** Dataset follows **

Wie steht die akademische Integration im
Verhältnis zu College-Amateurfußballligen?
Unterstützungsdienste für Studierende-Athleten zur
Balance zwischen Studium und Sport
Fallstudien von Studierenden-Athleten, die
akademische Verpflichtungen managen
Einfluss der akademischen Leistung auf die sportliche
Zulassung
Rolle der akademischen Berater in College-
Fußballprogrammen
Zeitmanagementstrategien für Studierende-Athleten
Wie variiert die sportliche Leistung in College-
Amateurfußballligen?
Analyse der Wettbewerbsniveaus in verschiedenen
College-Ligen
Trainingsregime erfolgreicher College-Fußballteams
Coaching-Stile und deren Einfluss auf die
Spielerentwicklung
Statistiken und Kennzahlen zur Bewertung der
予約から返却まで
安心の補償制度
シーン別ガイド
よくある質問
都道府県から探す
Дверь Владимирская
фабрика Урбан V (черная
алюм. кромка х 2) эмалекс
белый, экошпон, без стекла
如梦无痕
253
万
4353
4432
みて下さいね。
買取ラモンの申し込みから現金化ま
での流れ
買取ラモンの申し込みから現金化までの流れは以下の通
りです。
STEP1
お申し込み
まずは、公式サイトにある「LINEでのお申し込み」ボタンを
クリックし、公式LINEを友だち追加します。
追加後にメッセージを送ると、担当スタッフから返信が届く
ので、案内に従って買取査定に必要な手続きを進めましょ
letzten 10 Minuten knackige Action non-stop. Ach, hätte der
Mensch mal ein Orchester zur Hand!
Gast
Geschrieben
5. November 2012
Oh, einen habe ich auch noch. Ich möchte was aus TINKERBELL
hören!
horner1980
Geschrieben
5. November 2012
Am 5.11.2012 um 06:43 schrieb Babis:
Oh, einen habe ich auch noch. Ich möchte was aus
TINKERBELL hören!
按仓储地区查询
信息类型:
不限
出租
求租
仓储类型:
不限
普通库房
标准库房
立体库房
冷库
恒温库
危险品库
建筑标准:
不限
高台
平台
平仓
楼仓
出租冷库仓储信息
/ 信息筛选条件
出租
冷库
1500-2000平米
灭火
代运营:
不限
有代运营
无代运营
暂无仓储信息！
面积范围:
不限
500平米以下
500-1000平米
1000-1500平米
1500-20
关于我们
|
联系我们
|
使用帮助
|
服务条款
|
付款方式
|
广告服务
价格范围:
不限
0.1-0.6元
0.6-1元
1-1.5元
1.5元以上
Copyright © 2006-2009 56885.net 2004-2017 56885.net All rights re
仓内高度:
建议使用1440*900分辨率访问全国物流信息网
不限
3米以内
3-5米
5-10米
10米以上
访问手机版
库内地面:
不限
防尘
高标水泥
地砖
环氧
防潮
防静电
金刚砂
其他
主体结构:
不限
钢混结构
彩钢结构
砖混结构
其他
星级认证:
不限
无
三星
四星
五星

** End of Dataset **

● To do: Using the data above, return every line that contains the string "Athleten".

● Solution for this exercise:
Unterstützungsdienste für Studierende-Athleten zur
Fallstudien von Studierenden-Athleten, die
Zeitmanagementstrategien für Studierende-Athleten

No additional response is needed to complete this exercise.